(Saved data entries)
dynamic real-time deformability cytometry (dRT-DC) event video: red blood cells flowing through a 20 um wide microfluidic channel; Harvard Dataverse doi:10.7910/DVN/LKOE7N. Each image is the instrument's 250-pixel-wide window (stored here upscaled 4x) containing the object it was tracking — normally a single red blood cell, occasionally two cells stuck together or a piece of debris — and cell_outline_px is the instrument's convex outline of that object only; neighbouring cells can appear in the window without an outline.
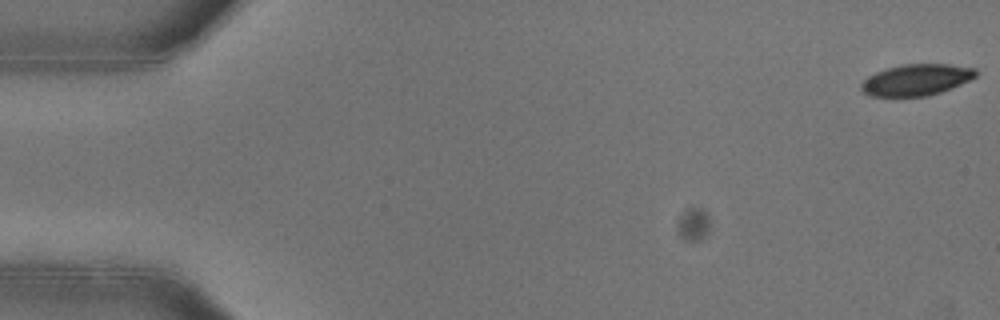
{"species": "common noctule bat (a hibernating species)", "species_latin": "Nyctalus noctula", "temperature_condition": "warm", "stored_images_in_passage": 53, "camera_frame_rate_fps": 3000, "um_per_image_px": 0.085, "animal": {"sex": "female"}, "frame": {"image": 1, "passage_image": 1, "time_ms": 0.0, "image_size_px": [1000, 320], "cell_outline_px": [[980, 72], [976, 76], [960, 84], [940, 92], [928, 96], [868, 96], [860, 88], [860, 84], [868, 76], [876, 72], [900, 64], [948, 64], [976, 68]], "centroid_in_image_um": [77.89, 6.78], "position_along_channel_um": 7.1, "area_um2": 20.92}}
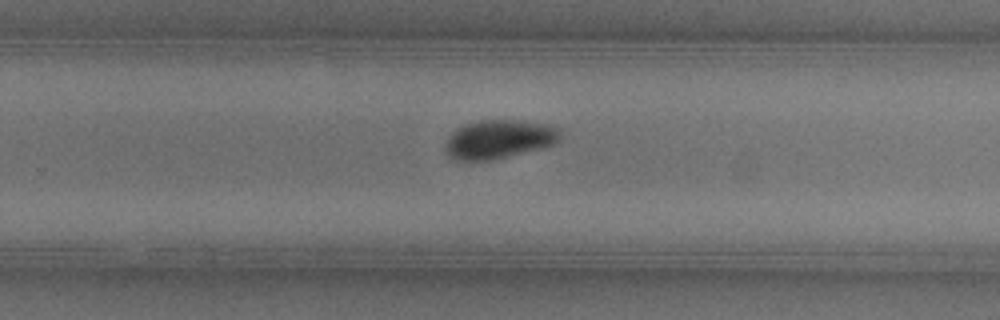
{"frame": {"image": 2, "passage_image": 34, "time_ms": 11.0, "image_size_px": [1000, 320], "cell_outline_px": [[560, 140], [552, 144], [540, 148], [496, 160], [456, 160], [448, 156], [444, 148], [444, 144], [448, 136], [452, 132], [464, 124], [476, 120], [520, 120], [548, 124], [560, 128]], "centroid_in_image_um": [42.39, 11.83], "position_along_channel_um": 287.4, "area_um2": 26.24}}
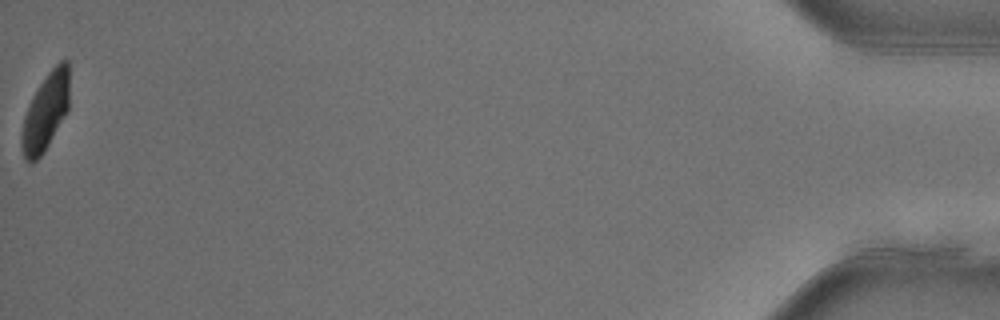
{"frame": {"image": 3, "passage_image": 53, "time_ms": 17.333, "image_size_px": [1000, 320], "cell_outline_px": [[68, 108], [44, 152], [32, 164], [24, 160], [20, 144], [20, 132], [24, 116], [32, 96], [48, 72], [60, 60], [68, 60]], "centroid_in_image_um": [3.82, 9.55], "position_along_channel_um": 431.4, "area_um2": 21.39}, "authors_computed_cell_mechanics": {"area_um2": 23.987, "velocity_mm_per_s": 3.9343, "shape_relaxation_time_tau1_ms": 2.7337, "shape_relaxation_time_tau2_ms": null, "deformation_change_tau1": 0.1349, "deformation_change_tau2": null}}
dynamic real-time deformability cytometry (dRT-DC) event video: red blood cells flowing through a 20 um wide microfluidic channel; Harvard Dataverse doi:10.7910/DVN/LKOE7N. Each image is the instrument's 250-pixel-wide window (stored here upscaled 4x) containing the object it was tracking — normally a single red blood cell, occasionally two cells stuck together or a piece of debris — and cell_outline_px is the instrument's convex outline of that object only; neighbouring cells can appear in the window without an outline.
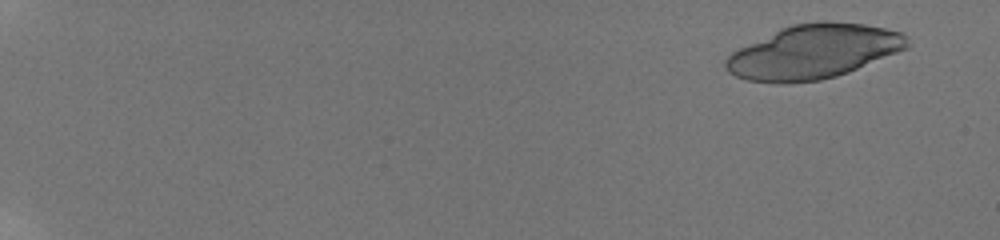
{"species": "human", "species_latin": "Homo sapiens", "temperature_condition": "room temperature", "stored_images_in_passage": 9, "camera_frame_rate_fps": 3000, "um_per_image_px": 0.085, "donor": {"sex": "male"}, "frame": {"image": 1, "passage_image": 1, "time_ms": 0.0, "image_size_px": [1000, 240], "cell_outline_px": [[908, 48], [848, 72], [836, 76], [820, 80], [784, 84], [780, 84], [748, 80], [736, 76], [728, 72], [724, 68], [724, 60], [732, 52], [780, 28], [792, 24], [816, 20], [824, 20], [864, 24], [884, 28], [900, 32], [908, 36]], "centroid_in_image_um": [69.14, 4.39], "position_along_channel_um": 15.9, "area_um2": 57.34}}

=== The task ===
Copy every line of the data word for word, omitting the images.

=== Task result ===
dynamic real-time deformability cytometry (dRT-DC) event video: red blood cells flowing through a 20 um wide microfluidic channel; Harvard Dataverse doi:10.7910/DVN/LKOE7N. Each image is the instrument's 250-pixel-wide window (stored here upscaled 4x) containing the object it was tracking — normally a single red blood cell, occasionally two cells stuck together or a piece of debris — and cell_outline_px is the instrument's convex outline of that object only; neighbouring cells can appear in the window without an outline.
{"species": "common noctule bat (a hibernating species)", "species_latin": "Nyctalus noctula", "temperature_condition": "warm", "stored_images_in_passage": 53, "camera_frame_rate_fps": 3000, "um_per_image_px": 0.085, "animal": {"sex": "female"}, "frame": {"image": 1, "passage_image": 1, "time_ms": 0.0, "image_size_px": [1000, 320], "cell_outline_px": [[980, 72], [976, 76], [960, 84], [940, 92], [928, 96], [868, 96], [860, 88], [860, 84], [868, 76], [876, 72], [900, 64], [948, 64], [976, 68]], "centroid_in_image_um": [77.89, 6.78], "position_along_channel_um": 7.1, "area_um2": 20.92}}
{"frame": {"image": 2, "passage_image": 34, "time_ms": 11.0, "image_size_px": [1000, 320], "cell_outline_px": [[560, 140], [552, 144], [540, 148], [496, 160], [456, 160], [448, 156], [444, 148], [444, 144], [448, 136], [452, 132], [464, 124], [476, 120], [520, 120], [548, 124], [560, 128]], "centroid_in_image_um": [42.39, 11.83], "position_along_channel_um": 287.4, "area_um2": 26.24}}
{"frame": {"image": 3, "passage_image": 53, "time_ms": 17.333, "image_size_px": [1000, 320], "cell_outline_px": [[68, 108], [44, 152], [32, 164], [24, 160], [20, 144], [20, 132], [24, 116], [32, 96], [48, 72], [60, 60], [68, 60]], "centroid_in_image_um": [3.82, 9.55], "position_along_channel_um": 431.4, "area_um2": 21.39}, "authors_computed_cell_mechanics": {"area_um2": 23.987, "velocity_mm_per_s": 3.9343, "shape_relaxation_time_tau1_ms": 2.7337, "shape_relaxation_time_tau2_ms": null, "deformation_change_tau1": 0.1349, "deformation_change_tau2": null}}
dynamic real-time deformability cytometry (dRT-DC) event video: red blood cells flowing through a 20 um wide microfluidic channel; Harvard Dataverse doi:10.7910/DVN/LKOE7N. Each image is the instrument's 250-pixel-wide window (stored here upscaled 4x) containing the object it was tracking — normally a single red blood cell, occasionally two cells stuck together or a piece of debris — and cell_outline_px is the instrument's convex outline of that object only; neighbouring cells can appear in the window without an outline.
{"species": "human", "species_latin": "Homo sapiens", "temperature_condition": "room temperature", "stored_images_in_passage": 9, "camera_frame_rate_fps": 3000, "um_per_image_px": 0.085, "donor": {"sex": "male"}, "frame": {"image": 1, "passage_image": 1, "time_ms": 0.0, "image_size_px": [1000, 240], "cell_outline_px": [[908, 48], [848, 72], [836, 76], [820, 80], [784, 84], [780, 84], [748, 80], [736, 76], [728, 72], [724, 68], [724, 60], [732, 52], [780, 28], [792, 24], [816, 20], [824, 20], [864, 24], [884, 28], [900, 32], [908, 36]], "centroid_in_image_um": [69.14, 4.39], "position_along_channel_um": 15.9, "area_um2": 57.34}}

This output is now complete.